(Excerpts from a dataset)

◇ ◇ ◇ ◇ ◇

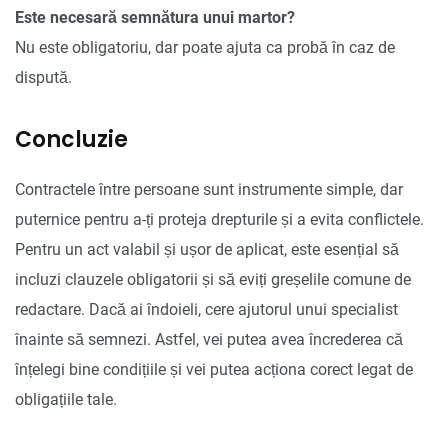
Este necesară semnătura unui martor?
Nu este obligatoriu, dar poate ajuta ca probă în caz de
dispută.
Concluzie
Contractele între persoane sunt instrumente simple, dar
puternice pentru a-ți proteja drepturile și a evita conflictele.
Pentru un act valabil și ușor de aplicat, este esențial să
incluzi clauzele obligatorii și să eviți greșelile comune de
redactare. Dacă ai îndoieli, cere ajutorul unui specialist
înainte să semnezi. Astfel, vei putea avea încrederea că
înțelegi bine condițiile și vei putea acționa corect legat de
obligațiile tale.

◇ ◇ ◇ ◇ ◇

DIRECTIONS FOR THIS TASK: Find the count of lines in the data above where the word "putea" occurs, and write down only that count.

TASK OUTPUT: 2